Here’s a brief list of suitable phrases:
- Dear [company name] Recruiter,
- Dear Mr./Ms. Smith,
- Dear Hiring Manager,
- To the [team you're applying for] Team
A noteworthy introduction is what will grab the reader by the collar and make them want to get to know you better.
But what’s the best way to begin your cover letter? Highlighting your excitement about the position!
Be honest and original – this will get you remembered. You can even link your excitement to the reasons why you’d like to grow in this exact field.
Mention both your hard and soft skills
Although you’ve probably listed (or are planning to list) your hard skills on your resume, don’t forget to mention them in your cover letter as well. One way to do that is by telling a personal story.
You can share how some of your skills or qualities have helped you achieve goals in the past. Or perhaps you want to talk about the things that help you get over challenges. You decide.
Naturally, both soft and hard skills should be present here. It’s especially important to include skills and qualifications that have been mentioned as part of the job description or the requirements section of the advert. This will help you pass applicant tracking systems that screen documents for certain keywords.
Prove that you're familiar with the company
How can you prove your excitement about the company? By showing that you’ve taken the time to research its issues, goals, and plans. You can also link them to your skills and experience if you want to show that you're really a strong candidate.

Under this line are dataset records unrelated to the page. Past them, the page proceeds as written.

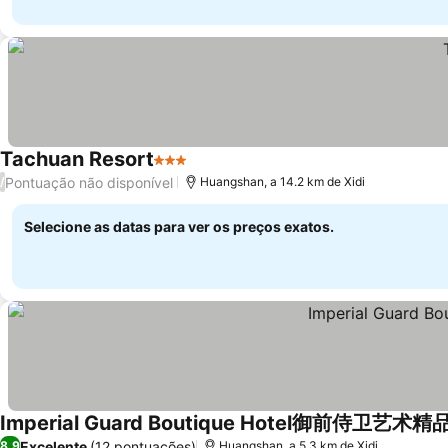
Tachuan Resort
3 Estrelas
Ver preços
Pontuação não disponível
/
Huangshan, a 14.2 km de Xidi
Selecione as datas para ver os preços exatos.
Imperial Guard Boutique Hotel御前侍卫艺术
Excelente
(12 pontuações)
8,9
Huangshan, a 5.3 km de Xidi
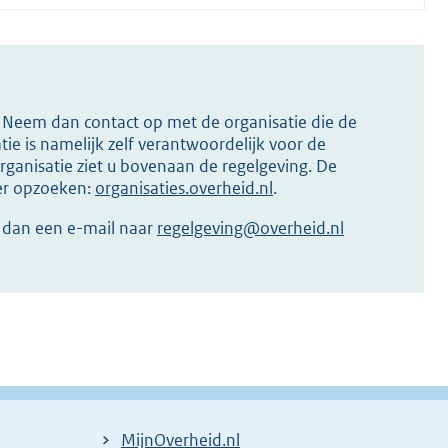
s? Neem dan contact op met de organisatie die de
ie is namelijk zelf verantwoordelijk voor de
ganisatie ziet u bovenaan de regelgeving. De
ier opzoeken:
organisaties.overheid.nl
.
r dan een e-mail naar
regelgeving@overheid.nl
MijnOverheid.nl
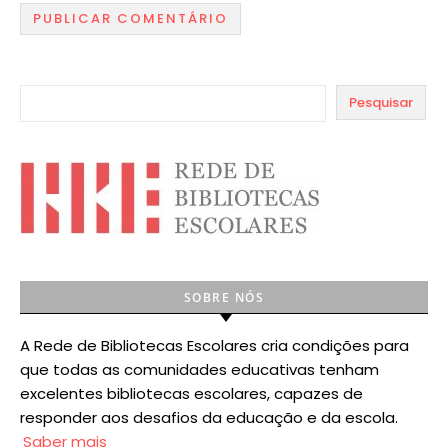
Pesquisar
SOBRE NÓS
A Rede de Bibliotecas Escolares cria condições para
que todas as comunidades educativas tenham
excelentes bibliotecas escolares, capazes de
responder aos desafios da educação e da escola.
Saber mais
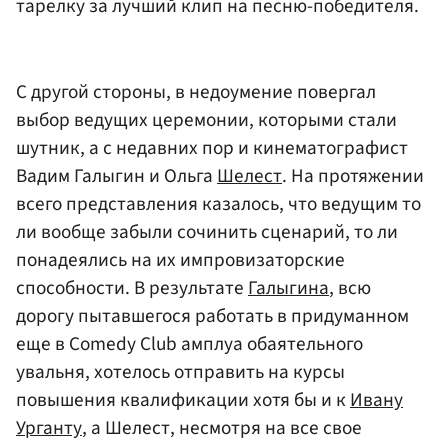
тарелку за лучший клип на песню-победителя.
С другой стороны, в недоумение повергал
выбор ведущих церемонии, которыми стали
шутник, а с недавних пор и кинематографист
Вадим Галыгин и Ольга
Шелест
. На протяжении
всего представления казалось, что ведущим то
ли вообще забыли сочинить сценарий, то ли
понадеялись на их импровизаторские
способности. В результате
Галыгина
, всю
дорогу пытавшегося работать в придуманном
еще в Comedy Club амплуа обаятельного
увальня, хотелось отправить на курсы
повышения квалификации хотя бы и к
Ивану
Урганту
, а Шелест, несмотря на все свое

In addition to making a great impression, researching the company will help you find out if you really want to be part of this team or not. After all, interviewing is a two-way process.
End in an actionable way
Using the right words to end your Respiratory Therapist cover letter is essential for two reasons.
First, it supports the great first impression you’ve already made. Second, it’s a way to express your gratitude for the recruiter’s time and consideration.
The closing line you choose depends on your preferences and the company culture. If you want to be on the safe side, stick to more traditional phrases, such as “Looking forward to hearing from you” and “Thank you for your consideration”.